El Salvador
Impact | Negative
Probability | High
Civicus Rating | Repressed
On July 13, the Minister of the Interior, Juan Carlos Bidegain, presented before the Legislative Assembly a bill that seeks to modify substantial aspects of the Law on Access to Public Information.
– by defining as ‘confidential’ the wealth declarations of public officials.
– by proposing a new mechanism that will hinder access to information by granting more discretion to the head of the Institute of Access to Public Information (IAIP in Spanish) to make decisions without the approval of IAIP commissioners.
The proposals follow previous measures to defang IAIP set out in a series of decisions made between October and December 2020.

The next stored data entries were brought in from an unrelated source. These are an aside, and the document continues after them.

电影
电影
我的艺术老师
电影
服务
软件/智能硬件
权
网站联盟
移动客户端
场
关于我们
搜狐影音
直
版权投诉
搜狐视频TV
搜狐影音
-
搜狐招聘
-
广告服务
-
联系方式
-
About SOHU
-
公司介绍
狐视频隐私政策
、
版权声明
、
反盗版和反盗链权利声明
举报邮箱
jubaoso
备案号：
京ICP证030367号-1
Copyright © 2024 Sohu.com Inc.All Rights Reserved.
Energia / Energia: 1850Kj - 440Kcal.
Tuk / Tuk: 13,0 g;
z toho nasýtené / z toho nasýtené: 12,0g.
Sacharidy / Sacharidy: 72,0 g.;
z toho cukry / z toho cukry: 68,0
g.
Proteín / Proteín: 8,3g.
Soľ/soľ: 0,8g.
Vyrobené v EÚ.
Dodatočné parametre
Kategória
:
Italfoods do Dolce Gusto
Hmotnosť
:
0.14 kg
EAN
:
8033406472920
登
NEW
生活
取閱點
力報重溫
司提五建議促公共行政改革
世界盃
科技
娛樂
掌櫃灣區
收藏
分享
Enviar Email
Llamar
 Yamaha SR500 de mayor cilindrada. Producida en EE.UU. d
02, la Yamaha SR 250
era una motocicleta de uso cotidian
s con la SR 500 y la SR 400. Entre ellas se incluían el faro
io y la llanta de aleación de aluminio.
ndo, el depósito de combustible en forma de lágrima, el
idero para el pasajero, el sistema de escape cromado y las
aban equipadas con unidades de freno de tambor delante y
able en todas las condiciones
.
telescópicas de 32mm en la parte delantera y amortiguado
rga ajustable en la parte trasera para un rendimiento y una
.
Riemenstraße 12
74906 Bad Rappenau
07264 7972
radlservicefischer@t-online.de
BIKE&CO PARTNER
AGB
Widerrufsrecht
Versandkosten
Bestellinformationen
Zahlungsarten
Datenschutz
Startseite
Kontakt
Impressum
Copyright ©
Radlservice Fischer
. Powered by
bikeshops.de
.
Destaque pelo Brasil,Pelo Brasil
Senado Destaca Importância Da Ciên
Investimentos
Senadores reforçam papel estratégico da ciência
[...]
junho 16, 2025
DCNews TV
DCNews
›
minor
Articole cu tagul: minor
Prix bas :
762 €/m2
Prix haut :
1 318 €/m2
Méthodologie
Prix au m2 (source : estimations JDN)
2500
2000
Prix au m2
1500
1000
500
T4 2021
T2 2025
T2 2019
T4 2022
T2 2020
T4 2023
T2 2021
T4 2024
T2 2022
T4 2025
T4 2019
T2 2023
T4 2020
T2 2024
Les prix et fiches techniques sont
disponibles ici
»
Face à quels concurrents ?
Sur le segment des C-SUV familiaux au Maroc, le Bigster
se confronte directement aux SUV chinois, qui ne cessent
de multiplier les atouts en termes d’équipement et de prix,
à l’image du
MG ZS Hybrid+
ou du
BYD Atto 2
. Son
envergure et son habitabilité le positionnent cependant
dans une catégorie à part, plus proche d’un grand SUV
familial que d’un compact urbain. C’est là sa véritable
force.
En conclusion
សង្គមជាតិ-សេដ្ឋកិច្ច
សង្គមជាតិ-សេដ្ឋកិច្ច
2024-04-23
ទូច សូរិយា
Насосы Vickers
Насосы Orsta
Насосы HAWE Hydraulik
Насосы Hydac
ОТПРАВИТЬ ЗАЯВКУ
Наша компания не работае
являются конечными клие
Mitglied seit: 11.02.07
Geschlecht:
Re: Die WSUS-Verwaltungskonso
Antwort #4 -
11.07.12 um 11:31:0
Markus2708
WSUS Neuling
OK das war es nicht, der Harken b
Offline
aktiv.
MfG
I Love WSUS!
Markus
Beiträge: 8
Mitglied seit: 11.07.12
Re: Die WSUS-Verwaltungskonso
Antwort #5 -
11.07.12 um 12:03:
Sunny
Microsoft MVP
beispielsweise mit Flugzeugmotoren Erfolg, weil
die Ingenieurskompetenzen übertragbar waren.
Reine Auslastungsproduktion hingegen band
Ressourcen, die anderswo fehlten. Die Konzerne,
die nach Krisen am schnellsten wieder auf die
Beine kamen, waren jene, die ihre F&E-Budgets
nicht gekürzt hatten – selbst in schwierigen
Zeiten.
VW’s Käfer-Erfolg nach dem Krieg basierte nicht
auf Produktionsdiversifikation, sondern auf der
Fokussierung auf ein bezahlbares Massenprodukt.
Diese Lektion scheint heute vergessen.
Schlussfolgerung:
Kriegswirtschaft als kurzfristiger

The move has been denounced by Asociación Transparencia, Contraloría Social y Datos Abiertos (TRACODA) and Fundación Democracia, Transparencia y Justicia (DTJ), among other NGOs, as a further attempt to strip power and autonomy from the body. It was also harshly criticized by nine organizations – among them Acción Ciudadana, Centro de Estudios Jurídicos, Fundación para el Debido Proceso, Fundación Democracia, Transparencia y Justicia – which stated in a letter to the Assembly that the changes “will eliminate the effectiveness and usefulness of the current law to the detriment of transparency and accountability”.
However, with the ruling party in the Assembly counting on 64 out of its 84 seats, it is likely the reform will be approved shortly and with few if any modifications.